Powerset is offering a new way to search Wikipedia -- with natural-language technology and conversational phrasing instead of keywords like Google uses.
The Powerset tools unveiled Sunday are available in beta and based on patents licensed from PARC and Powerset's proprietary research. The technology, which can be applied to any topic and any domain, reads and extracts meaning from every sentence in Wikipedia.
Unlike traditional search engines, which look for words, Powerset matches the meaning of the user's query to the meaning of sentences. Powerset proclaimed the release is the first step in changing the way users search and use Web content.

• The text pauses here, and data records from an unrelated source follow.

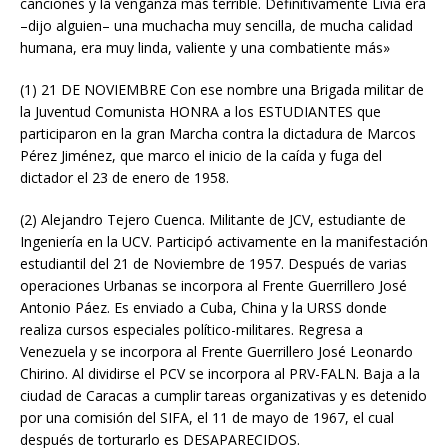
canciones y la venganza más terrible. Definitivamente Livia era
–dijo alguien– una muchacha muy sencilla, de mucha calidad
humana, era muy linda, valiente y una combatiente más»
(1) 21 DE NOVIEMBRE Con ese nombre una Brigada militar de
la Juventud Comunista HONRA a los ESTUDIANTES que
participaron en la gran Marcha contra la dictadura de Marcos
Pérez Jiménez, que marco el inicio de la caída y fuga del
dictador el 23 de enero de 1958.
(2) Alejandro Tejero Cuenca. Militante de JCV, estudiante de
Ingeniería en la UCV. Participó activamente en la manifestación
estudiantil del 21 de Noviembre de 1957. Después de varias
operaciones Urbanas se incorpora al Frente Guerrillero José
Antonio Páez. Es enviado a Cuba, China y la URSS donde
realiza cursos especiales político-militares. Regresa a
Venezuela y se incorpora al Frente Guerrillero José Leonardo
Chirino. Al dividirse el PCV se incorpora al PRV-FALN. Baja a la
ciudad de Caracas a cumplir tareas organizativas y es detenido
por una comisión del SIFA, el 11 de mayo de 1967, el cual
después de torturarlo es DESAPARECIDOS.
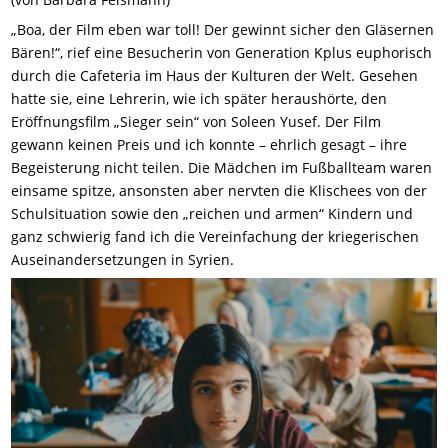
„Boa, der Film eben war toll! Der gewinnt sicher den Gläsernen
Bären!“, rief eine Besucherin von Generation Kplus euphorisch
durch die Cafeteria im Haus der Kulturen der Welt. Gesehen
hatte sie, eine Lehrerin, wie ich später heraushörte, den
Eröffnungsfilm „Sieger sein“ von Soleen Yusef. Der Film
gewann keinen Preis und ich konnte – ehrlich gesagt – ihre
Begeisterung nicht teilen. Die Mädchen im Fußballteam waren
einsame spitze, ansonsten aber nervten die Klischees von der
Schulsituation sowie den „reichen und armen“ Kindern und
ganz schwierig fand ich die Vereinfachung der kriegerischen
Auseinandersetzungen in Syrien.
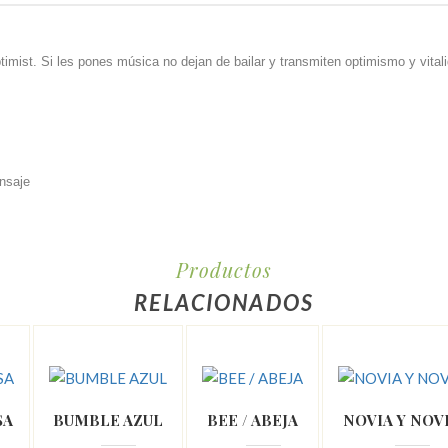
imist. Si les pones música no dejan de bailar y transmiten optimismo y vitali
ensaje
Productos
RELACIONADOS
SA
BUMBLE AZUL
BEE / ABEJA
NOVIA Y NOV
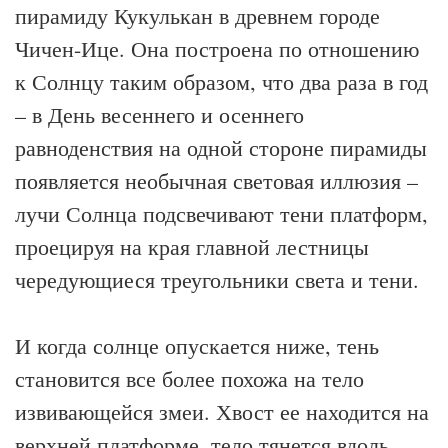
пирамиду Кукулькан в древнем городе
Чичен-Ице. Она построена по отношению
к Солнцу таким образом, что два раза в год
– в День весеннего и осеннего
равноденствия на одной стороне пирамиды
появляется необычная световая иллюзия –
лучи Солнца подсвечивают тени платформ,
проецируя на края главной лестницы
чередующиеся треугольники света и тени.
И когда солнце опускается ниже, тень
становится все более похожа на тело
извивающейся змеи. Хвост ее находится на
верхней платформе, тело тянется вдоль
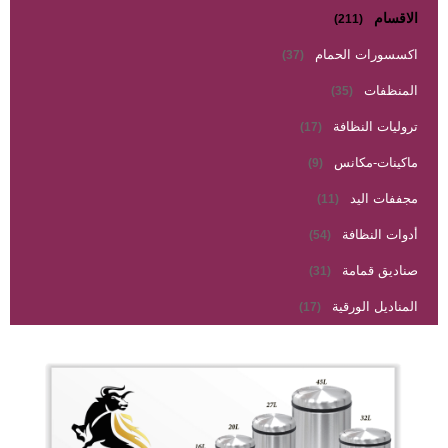
الاقسام
(211)
اكسسورات الحمام
(37)
المنظفات
(35)
تروليات النظافة
(17)
ماكينات-مكانس
(9)
مجففات اليد
(11)
أدوات النظافة
(54)
صناديق قمامة
(31)
المناديل الورقية
(17)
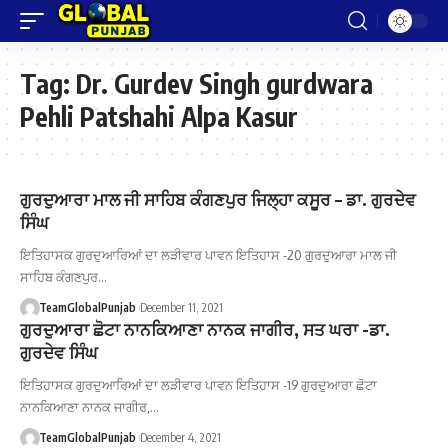
Tag:
Dr. Gurdev Singh gurdwara
Pehli Patshahi Alpa Kasur
ਗੁਰਦੁਆਰਾ ਮਾਲ ਜੀ ਸਾਹਿਬ ਕੰਗਣਪੁਰ ਜਿਲ੍ਹਾ ਕਸੂਰ – ਡਾ. ਗੁਰਦੇਵ
ਸਿੰਘ
ਇਤਿਹਾਸਕ ਗੁਰਦੁਆਰਿਆਂ ਦਾ ਲੜੀਵਾਰ ਪਾਵਨ ਇਤਿਹਾਸ -20 ਗੁਰਦੁਆਰਾ ਮਾਲ ਜੀ
ਸਾਹਿਬ ਕੰਗਣਪੁਰ…
TeamGlobalPunjab
December 11, 2021
ਗੁਰਦੁਆਰਾ ਛੋਟਾ ਨਾਨਕਿਆਣਾ ਨਾਨਕ ਜਾਗੀਰ, ਸਤ ਘਰਾ -ਡਾ.
ਗੁਰਦੇਵ ਸਿੰਘ
ਇਤਿਹਾਸਕ ਗੁਰਦੁਆਰਿਆਂ ਦਾ ਲੜੀਵਾਰ ਪਾਵਨ ਇਤਿਹਾਸ -19 ਗੁਰਦੁਆਰਾ ਛੋਟਾ
ਨਾਨਕਿਆਣਾ ਨਾਨਕ ਜਾਗੀਰ,…
TeamGlobalPunjab
December 4, 2021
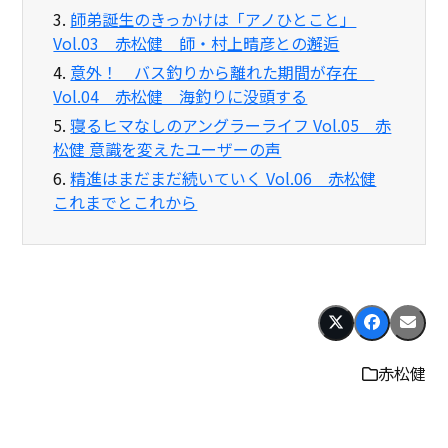
3.
師弟誕生のきっかけは「アノひとこと」
Vol.03 赤松健 師・村上晴彦との邂逅
4.
意外！ バス釣りから離れた期間が存在
Vol.04 赤松健 海釣りに没頭する
5.
寝るヒマなしのアングラーライフ Vol.05 赤
松健 意識を変えたユーザーの声
6.
精進はまだまだ続いていく Vol.06 赤松健
これまでとこれから
赤松健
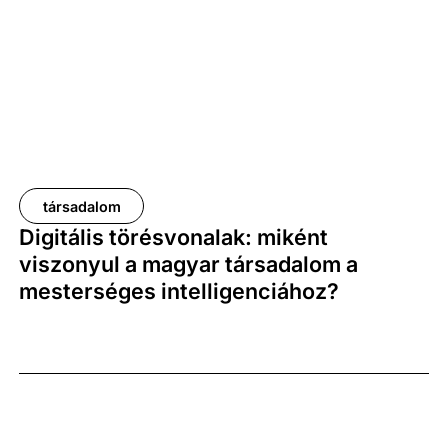
huszonévesei számára a digitalizáció korában
bizonyos értelemben már széles e világ a haza –
legalábbis könnyen ezt gondolhatják mindazok, akik
aggódnak a magyarság értékeinek kulturális,
intergenerációs átörökítése miatt. A Századvég
nagyszabású, nemzeti identitás témájú kutatásából
többek között arra is válaszokat kaphatunk, hogy a
társadalom
fiatal felnőttek gondolkodásmódja valóban elfordult-
Digitális törésvonalak: miként
e a társadalomban uralkodó, hagyományosabb
viszonyul a magyar társadalom a
nemzetképtől, vagy egyszerűen arról van szó, hogy
mesterséges intelligenciához?
egy új nemzedék eltérő hangsúlyokkal ápolja – és
újítja meg – saját önazonosságát.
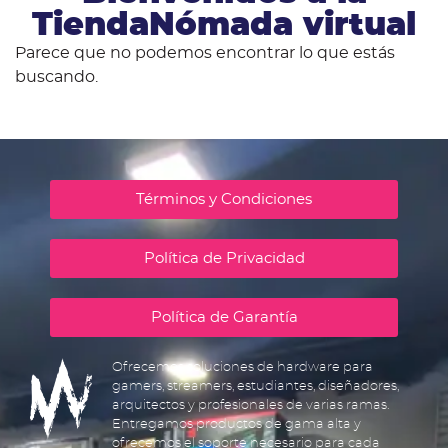
TiendaNómada virtual
Parece que no podemos encontrar lo que estás
buscando.
Términos y Condiciones
Política de Privacidad
Política de Garantía
Ofrecemos soluciones de hardware para
gamers, streamers, estudiantes, diseñadores,
arquitectos y profesionales de varias ramas.
Entregamos productos de gama alta y
ofrecemos el soporte necesario para cada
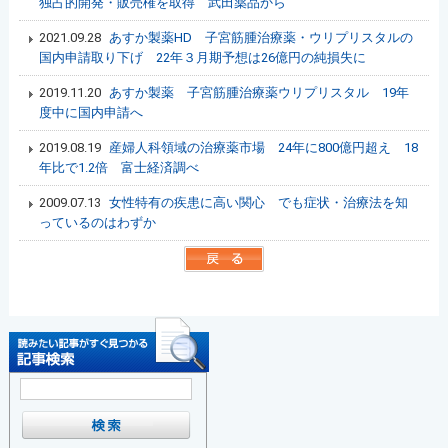
独占的開発・販売権を取得 武田薬品から
2021.09.28
あすか製薬HD 子宮筋腫治療薬・ウリプリスタルの
国内申請取り下げ 22年３月期予想は26億円の純損失に
2019.11.20
あすか製薬 子宮筋腫治療薬ウリプリスタル 19年
度中に国内申請へ
2019.08.19
産婦人科領域の治療薬市場 24年に800億円超え 18
年比で1.2倍 富士経済調べ
2009.07.13
女性特有の疾患に高い関心 でも症状・治療法を知
っているのはわずか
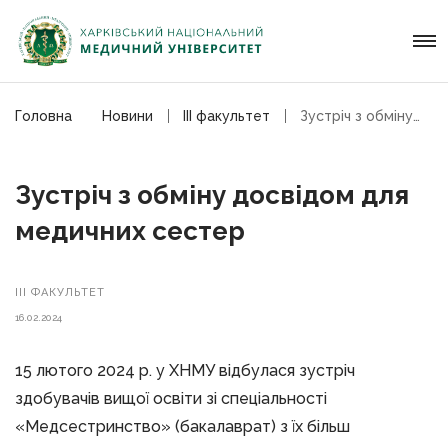
Головна
Новини
ІІІ факультет
Зустріч з обміну досвідом для медичних сестер
Зустріч з обміну досвідом для
медичних сестер
ІІІ ФАКУЛЬТЕТ
16.02.2024
15 лютого 2024 р. у ХНМУ відбулася зустріч
здобувачів вищої освіти зі спеціальності
«Медсестринство» (бакалаврат) з їх більш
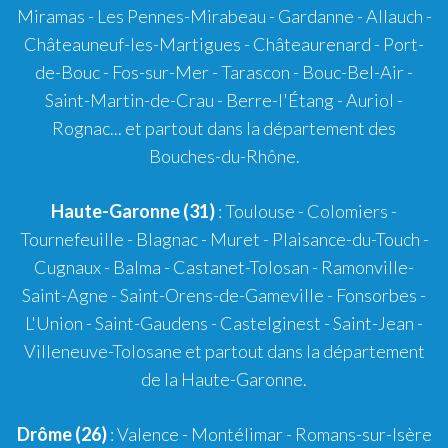
Miramas
-
Les Pennes-Mirabeau
-
Gardanne
-
Allauch
-
Châteauneuf-les-Martigues
-
Châteaurenard
-
Port-
de-Bouc
-
Fos-sur-Mer
-
Tarascon
-
Bouc-Bel-Air
-
Saint-Martin-de-Crau
-
Berre-l'Étang
-
Auriol
-
Rognac
... et partout dans la département des
Bouches-du-Rhône.
Haute-Garonne (31)
:
Toulouse
-
Colomiers
-
Tournefeuille
-
Blagnac
-
Muret
-
Plaisance-du-Touch
-
Cugnaux
-
Balma
-
Castanet-Tolosan
-
Ramonville-
Saint-Agne
- Saint-Orens-de-Gameville - Fonsorbes -
L'Union - Saint-Gaudens - Castelginest - Saint-Jean -
Villeneuve-Tolosane et partout dans la département
de la Haute-Garonne.
Drôme (26)
:
Valence
-
Montélimar
-
Romans-sur-Isère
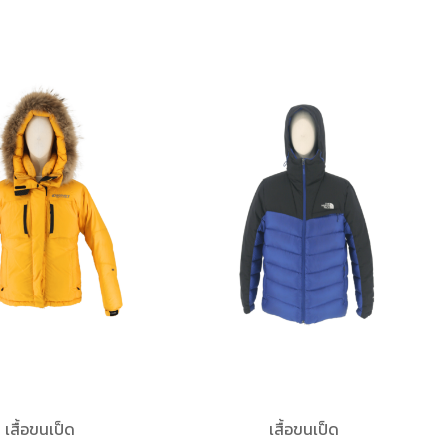
เสื้อขนเป็ด
เสื้อขนเป็ด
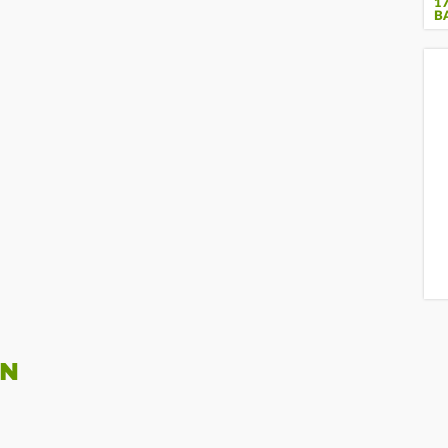
1
B
EN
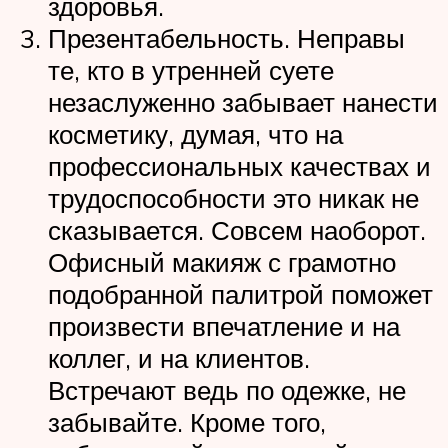
здоровья.
Презентабельность. Неправы
те, кто в утренней суете
незаслуженно забывает нанести
косметику, думая, что на
профессиональных качествах и
трудоспособности это никак не
сказывается. Совсем наоборот.
Офисный макияж с грамотно
подобранной палитрой поможет
произвести впечатление и на
коллег, и на клиентов.
Встречают ведь по одежке, не
забывайте. Кроме того,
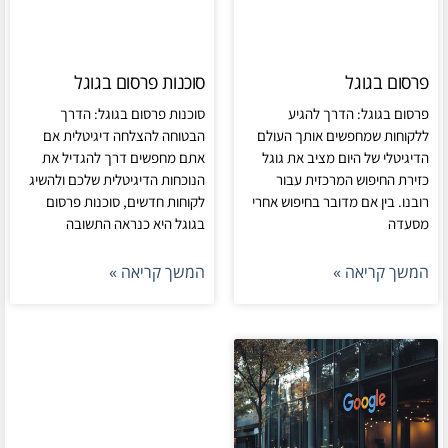
פרסום בגוגל
סוכנות פרסום בגוגל
פרסום בגוגל: הדרך להגיע
סוכנות פרסום בגוגל: הדרך
ללקוחות שמחפשים אותך העולם
הבטוחה להצלחה דיגיטלית אם
הדיגיטלי של היום מציב את גוגל
אתם מחפשים דרך להגדיל את
כזירת החיפוש המרכזית עבור
הנוכחות הדיגיטלית שלכם ולהשיג
רובנו. בין אם מדובר בחיפוש אחרי
לקוחות חדשים, סוכנות פרסום
מסעדה
בגוגל היא כנראה התשובה
המשך קריאה »
המשך קריאה »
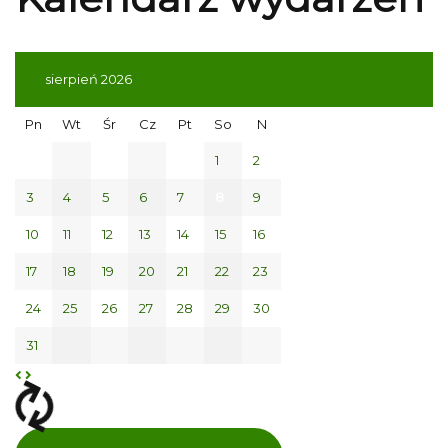
sierpień 2026
Pn
Wt
Śr
Cz
Pt
So
N
1
2
3
4
5
6
7
8
9
10
11
12
13
14
15
16
17
18
19
20
21
22
23
24
25
26
27
28
29
30
31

"Powerset's understanding of content on pages and the way they are presenting results is interesting. Powerset is organizing context and content in helpful ways," said Greg Sterling, principal analyst at Sterling Market Intelligence. "But it only applies to Wikipedia -- Powerset is not indexing the broader Internet. So you can't really get an apples-to-apples comparison with broader search tools."
A Different Way to Search
While a direct comparison with Google may not be possible, Powerset offers some statistics to consider. The tool searches content from leading free-content providers, including more than 2.5 million Wikipedia topics in English. For many questions, Powerset returns answers from Freebase, an open, shared database of the world's information.
Powerset's search-results page includes a cadre of features, including Factz, dossiers, answers, semantic highlighting and a minibrowser. When users enter a topic query, Powerset assembles a summary of Factz extracted from pages across Wikipedia. Powerset also creates a summary of information found in Freebase and Wikipedia to give users a quick overview about a topic.
The most relevant search results are highlighted based on the meaning of a user's question, and a result can be expanded in a minibrowser to show the snippet in the context of the full Wikipedia article.